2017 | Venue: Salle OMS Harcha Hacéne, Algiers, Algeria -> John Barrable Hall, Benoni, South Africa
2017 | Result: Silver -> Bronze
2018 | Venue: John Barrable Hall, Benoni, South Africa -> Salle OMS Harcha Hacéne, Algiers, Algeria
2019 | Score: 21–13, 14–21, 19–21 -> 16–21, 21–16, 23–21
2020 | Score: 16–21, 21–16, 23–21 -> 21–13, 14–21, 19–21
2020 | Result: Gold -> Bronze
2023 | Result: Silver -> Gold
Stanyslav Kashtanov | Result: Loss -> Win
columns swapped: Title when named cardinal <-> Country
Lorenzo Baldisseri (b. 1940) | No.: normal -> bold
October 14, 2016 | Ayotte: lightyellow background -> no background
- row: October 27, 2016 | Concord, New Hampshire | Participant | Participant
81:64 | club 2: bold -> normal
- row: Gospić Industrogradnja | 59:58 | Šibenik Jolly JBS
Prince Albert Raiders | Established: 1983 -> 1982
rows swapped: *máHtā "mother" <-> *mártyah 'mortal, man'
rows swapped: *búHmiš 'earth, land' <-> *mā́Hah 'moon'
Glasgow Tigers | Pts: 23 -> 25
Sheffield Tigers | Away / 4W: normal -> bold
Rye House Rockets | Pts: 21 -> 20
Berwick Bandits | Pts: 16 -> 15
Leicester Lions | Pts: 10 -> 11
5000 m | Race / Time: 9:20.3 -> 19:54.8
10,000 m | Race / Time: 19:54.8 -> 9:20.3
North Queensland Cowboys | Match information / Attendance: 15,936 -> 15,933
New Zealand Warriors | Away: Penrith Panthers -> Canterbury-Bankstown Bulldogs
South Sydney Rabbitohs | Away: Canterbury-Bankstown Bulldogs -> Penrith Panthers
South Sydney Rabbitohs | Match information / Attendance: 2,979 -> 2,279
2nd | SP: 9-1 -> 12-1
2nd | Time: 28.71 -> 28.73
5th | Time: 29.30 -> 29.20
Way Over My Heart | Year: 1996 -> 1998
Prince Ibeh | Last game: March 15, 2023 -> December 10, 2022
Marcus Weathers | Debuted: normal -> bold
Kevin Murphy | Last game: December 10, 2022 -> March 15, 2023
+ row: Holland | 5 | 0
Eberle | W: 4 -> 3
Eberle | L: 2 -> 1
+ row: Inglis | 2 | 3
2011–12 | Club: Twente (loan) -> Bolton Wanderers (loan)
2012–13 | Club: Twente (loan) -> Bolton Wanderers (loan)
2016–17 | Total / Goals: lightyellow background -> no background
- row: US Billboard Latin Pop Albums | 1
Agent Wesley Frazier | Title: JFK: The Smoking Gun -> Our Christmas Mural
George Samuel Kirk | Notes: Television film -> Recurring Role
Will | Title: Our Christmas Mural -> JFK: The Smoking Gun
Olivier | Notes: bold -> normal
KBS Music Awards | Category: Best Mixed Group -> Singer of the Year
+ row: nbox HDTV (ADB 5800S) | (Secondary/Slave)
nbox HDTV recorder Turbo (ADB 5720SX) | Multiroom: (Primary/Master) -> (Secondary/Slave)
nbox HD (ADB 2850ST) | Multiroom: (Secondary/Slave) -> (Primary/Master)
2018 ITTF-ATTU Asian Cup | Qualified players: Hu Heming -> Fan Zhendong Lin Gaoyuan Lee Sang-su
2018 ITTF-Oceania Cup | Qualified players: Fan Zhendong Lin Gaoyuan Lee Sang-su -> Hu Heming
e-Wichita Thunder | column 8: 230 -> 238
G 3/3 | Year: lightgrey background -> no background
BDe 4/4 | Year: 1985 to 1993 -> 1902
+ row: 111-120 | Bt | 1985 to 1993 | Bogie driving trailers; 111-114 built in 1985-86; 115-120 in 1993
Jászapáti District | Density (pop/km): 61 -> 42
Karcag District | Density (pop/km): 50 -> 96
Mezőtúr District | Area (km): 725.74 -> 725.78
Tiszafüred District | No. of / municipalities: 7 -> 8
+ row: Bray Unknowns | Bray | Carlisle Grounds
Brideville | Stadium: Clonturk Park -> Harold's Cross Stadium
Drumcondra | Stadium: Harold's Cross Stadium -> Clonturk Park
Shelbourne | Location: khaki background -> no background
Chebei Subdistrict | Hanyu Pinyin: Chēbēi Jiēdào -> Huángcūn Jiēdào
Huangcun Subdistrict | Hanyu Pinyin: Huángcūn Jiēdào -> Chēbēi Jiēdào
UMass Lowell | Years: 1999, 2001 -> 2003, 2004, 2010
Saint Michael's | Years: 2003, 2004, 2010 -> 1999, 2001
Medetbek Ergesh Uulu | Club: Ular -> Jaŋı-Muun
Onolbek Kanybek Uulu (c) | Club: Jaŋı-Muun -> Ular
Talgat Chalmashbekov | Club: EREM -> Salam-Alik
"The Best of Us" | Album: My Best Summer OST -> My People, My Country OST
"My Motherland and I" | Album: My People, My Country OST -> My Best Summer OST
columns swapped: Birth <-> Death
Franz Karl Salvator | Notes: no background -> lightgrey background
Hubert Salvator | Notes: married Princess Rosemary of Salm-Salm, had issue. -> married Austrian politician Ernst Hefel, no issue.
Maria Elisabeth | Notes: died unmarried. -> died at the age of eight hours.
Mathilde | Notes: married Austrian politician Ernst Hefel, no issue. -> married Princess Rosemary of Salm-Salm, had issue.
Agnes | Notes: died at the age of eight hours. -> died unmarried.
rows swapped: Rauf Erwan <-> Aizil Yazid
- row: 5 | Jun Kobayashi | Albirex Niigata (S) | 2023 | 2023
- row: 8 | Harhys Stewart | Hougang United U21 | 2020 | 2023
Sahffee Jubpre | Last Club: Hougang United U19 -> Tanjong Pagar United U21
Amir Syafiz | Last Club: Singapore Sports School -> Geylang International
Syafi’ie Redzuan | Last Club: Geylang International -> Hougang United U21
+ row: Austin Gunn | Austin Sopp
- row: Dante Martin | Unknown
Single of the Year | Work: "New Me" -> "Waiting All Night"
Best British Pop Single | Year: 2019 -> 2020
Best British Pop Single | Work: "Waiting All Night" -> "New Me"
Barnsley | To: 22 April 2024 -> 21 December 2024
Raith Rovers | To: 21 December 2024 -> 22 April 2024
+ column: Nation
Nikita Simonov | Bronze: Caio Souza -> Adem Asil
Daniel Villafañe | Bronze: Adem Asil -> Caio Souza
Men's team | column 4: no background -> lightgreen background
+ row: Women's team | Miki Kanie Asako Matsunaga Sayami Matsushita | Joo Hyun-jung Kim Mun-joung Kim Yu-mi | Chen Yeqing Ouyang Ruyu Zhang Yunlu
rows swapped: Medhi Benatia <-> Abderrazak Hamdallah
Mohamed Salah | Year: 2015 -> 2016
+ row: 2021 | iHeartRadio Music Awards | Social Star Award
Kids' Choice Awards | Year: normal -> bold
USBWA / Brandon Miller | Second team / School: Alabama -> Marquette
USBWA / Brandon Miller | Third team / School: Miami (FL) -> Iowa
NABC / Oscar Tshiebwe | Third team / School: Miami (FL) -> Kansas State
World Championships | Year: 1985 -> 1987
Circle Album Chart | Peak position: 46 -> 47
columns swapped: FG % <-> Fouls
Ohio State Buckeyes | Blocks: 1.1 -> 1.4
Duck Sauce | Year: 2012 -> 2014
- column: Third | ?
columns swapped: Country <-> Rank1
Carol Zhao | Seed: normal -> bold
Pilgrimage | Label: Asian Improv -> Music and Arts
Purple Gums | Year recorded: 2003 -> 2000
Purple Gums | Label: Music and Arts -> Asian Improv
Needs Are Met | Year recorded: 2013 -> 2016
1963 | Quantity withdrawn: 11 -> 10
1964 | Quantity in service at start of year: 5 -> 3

**Given problem**. Rewrite every line of the data above, changing each "lightyellow background" to "pale yellow background" and leaving the rest untouched.

**Correct answer**.
2017 | Venue: Salle OMS Harcha Hacéne, Algiers, Algeria -> John Barrable Hall, Benoni, South Africa
2017 | Result: Silver -> Bronze
2018 | Venue: John Barrable Hall, Benoni, South Africa -> Salle OMS Harcha Hacéne, Algiers, Algeria
2019 | Score: 21–13, 14–21, 19–21 -> 16–21, 21–16, 23–21
2020 | Score: 16–21, 21–16, 23–21 -> 21–13, 14–21, 19–21
2020 | Result: Gold -> Bronze
2023 | Result: Silver -> Gold
Stanyslav Kashtanov | Result: Loss -> Win
columns swapped: Title when named cardinal <-> Country
Lorenzo Baldisseri (b. 1940) | No.: normal -> bold
October 14, 2016 | Ayotte: pale yellow background -> no background
- row: October 27, 2016 | Concord, New Hampshire | Participant | Participant
81:64 | club 2: bold -> normal
- row: Gospić Industrogradnja | 59:58 | Šibenik Jolly JBS
Prince Albert Raiders | Established: 1983 -> 1982
rows swapped: *máHtā "mother" <-> *mártyah 'mortal, man'
rows swapped: *búHmiš 'earth, land' <-> *mā́Hah 'moon'
Glasgow Tigers | Pts: 23 -> 25
Sheffield Tigers | Away / 4W: normal -> bold
Rye House Rockets | Pts: 21 -> 20
Berwick Bandits | Pts: 16 -> 15
Leicester Lions | Pts: 10 -> 11
5000 m | Race / Time: 9:20.3 -> 19:54.8
10,000 m | Race / Time: 19:54.8 -> 9:20.3
North Queensland Cowboys | Match information / Attendance: 15,936 -> 15,933
New Zealand Warriors | Away: Penrith Panthers -> Canterbury-Bankstown Bulldogs
South Sydney Rabbitohs | Away: Canterbury-Bankstown Bulldogs -> Penrith Panthers
South Sydney Rabbitohs | Match information / Attendance: 2,979 -> 2,279
2nd | SP: 9-1 -> 12-1
2nd | Time: 28.71 -> 28.73
5th | Time: 29.30 -> 29.20
Way Over My Heart | Year: 1996 -> 1998
Prince Ibeh | Last game: March 15, 2023 -> December 10, 2022
Marcus Weathers | Debuted: normal -> bold
Kevin Murphy | Last game: December 10, 2022 -> March 15, 2023
+ row: Holland | 5 | 0
Eberle | W: 4 -> 3
Eberle | L: 2 -> 1
+ row: Inglis | 2 | 3
2011–12 | Club: Twente (loan) -> Bolton Wanderers (loan)
2012–13 | Club: Twente (loan) -> Bolton Wanderers (loan)
2016–17 | Total / Goals: pale yellow background -> no background
- row: US Billboard Latin Pop Albums | 1
Agent Wesley Frazier | Title: JFK: The Smoking Gun -> Our Christmas Mural
George Samuel Kirk | Notes: Television film -> Recurring Role
Will | Title: Our Christmas Mural -> JFK: The Smoking Gun
Olivier | Notes: bold -> normal
KBS Music Awards | Category: Best Mixed Group -> Singer of the Year
+ row: nbox HDTV (ADB 5800S) | (Secondary/Slave)
nbox HDTV recorder Turbo (ADB 5720SX) | Multiroom: (Primary/Master) -> (Secondary/Slave)
nbox HD (ADB 2850ST) | Multiroom: (Secondary/Slave) -> (Primary/Master)
2018 ITTF-ATTU Asian Cup | Qualified players: Hu Heming -> Fan Zhendong Lin Gaoyuan Lee Sang-su
2018 ITTF-Oceania Cup | Qualified players: Fan Zhendong Lin Gaoyuan Lee Sang-su -> Hu Heming
e-Wichita Thunder | column 8: 230 -> 238
G 3/3 | Year: lightgrey background -> no background
BDe 4/4 | Year: 1985 to 1993 -> 1902
+ row: 111-120 | Bt | 1985 to 1993 | Bogie driving trailers; 111-114 built in 1985-86; 115-120 in 1993
Jászapáti District | Density (pop/km): 61 -> 42
Karcag District | Density (pop/km): 50 -> 96
Mezőtúr District | Area (km): 725.74 -> 725.78
Tiszafüred District | No. of / municipalities: 7 -> 8
+ row: Bray Unknowns | Bray | Carlisle Grounds
Brideville | Stadium: Clonturk Park -> Harold's Cross Stadium
Drumcondra | Stadium: Harold's Cross Stadium -> Clonturk Park
Shelbourne | Location: khaki background -> no background
Chebei Subdistrict | Hanyu Pinyin: Chēbēi Jiēdào -> Huángcūn Jiēdào
Huangcun Subdistrict | Hanyu Pinyin: Huángcūn Jiēdào -> Chēbēi Jiēdào
UMass Lowell | Years: 1999, 2001 -> 2003, 2004, 2010
Saint Michael's | Years: 2003, 2004, 2010 -> 1999, 2001
Medetbek Ergesh Uulu | Club: Ular -> Jaŋı-Muun
Onolbek Kanybek Uulu (c) | Club: Jaŋı-Muun -> Ular
Talgat Chalmashbekov | Club: EREM -> Salam-Alik
"The Best of Us" | Album: My Best Summer OST -> My People, My Country OST
"My Motherland and I" | Album: My People, My Country OST -> My Best Summer OST
columns swapped: Birth <-> Death
Franz Karl Salvator | Notes: no background -> lightgrey background
Hubert Salvator | Notes: married Princess Rosemary of Salm-Salm, had issue. -> married Austrian politician Ernst Hefel, no issue.
Maria Elisabeth | Notes: died unmarried. -> died at the age of eight hours.
Mathilde | Notes: married Austrian politician Ernst Hefel, no issue. -> married Princess Rosemary of Salm-Salm, had issue.
Agnes | Notes: died at the age of eight hours. -> died unmarried.
rows swapped: Rauf Erwan <-> Aizil Yazid
- row: 5 | Jun Kobayashi | Albirex Niigata (S) | 2023 | 2023
- row: 8 | Harhys Stewart | Hougang United U21 | 2020 | 2023
Sahffee Jubpre | Last Club: Hougang United U19 -> Tanjong Pagar United U21
Amir Syafiz | Last Club: Singapore Sports School -> Geylang International
Syafi’ie Redzuan | Last Club: Geylang International -> Hougang United U21
+ row: Austin Gunn | Austin Sopp
- row: Dante Martin | Unknown
Single of the Year | Work: "New Me" -> "Waiting All Night"
Best British Pop Single | Year: 2019 -> 2020
Best British Pop Single | Work: "Waiting All Night" -> "New Me"
Barnsley | To: 22 April 2024 -> 21 December 2024
Raith Rovers | To: 21 December 2024 -> 22 April 2024
+ column: Nation
Nikita Simonov | Bronze: Caio Souza -> Adem Asil
Daniel Villafañe | Bronze: Adem Asil -> Caio Souza
Men's team | column 4: no background -> lightgreen background
+ row: Women's team | Miki Kanie Asako Matsunaga Sayami Matsushita | Joo Hyun-jung Kim Mun-joung Kim Yu-mi | Chen Yeqing Ouyang Ruyu Zhang Yunlu
rows swapped: Medhi Benatia <-> Abderrazak Hamdallah
Mohamed Salah | Year: 2015 -> 2016
+ row: 2021 | iHeartRadio Music Awards | Social Star Award
Kids' Choice Awards | Year: normal -> bold
USBWA / Brandon Miller | Second team / School: Alabama -> Marquette
USBWA / Brandon Miller | Third team / School: Miami (FL) -> Iowa
NABC / Oscar Tshiebwe | Third team / School: Miami (FL) -> Kansas State
World Championships | Year: 1985 -> 1987
Circle Album Chart | Peak position: 46 -> 47
columns swapped: FG % <-> Fouls
Ohio State Buckeyes | Blocks: 1.1 -> 1.4
Duck Sauce | Year: 2012 -> 2014
- column: Third | ?
columns swapped: Country <-> Rank1
Carol Zhao | Seed: normal -> bold
Pilgrimage | Label: Asian Improv -> Music and Arts
Purple Gums | Year recorded: 2003 -> 2000
Purple Gums | Label: Music and Arts -> Asian Improv
Needs Are Met | Year recorded: 2013 -> 2016
1963 | Quantity withdrawn: 11 -> 10
1964 | Quantity in service at start of year: 5 -> 3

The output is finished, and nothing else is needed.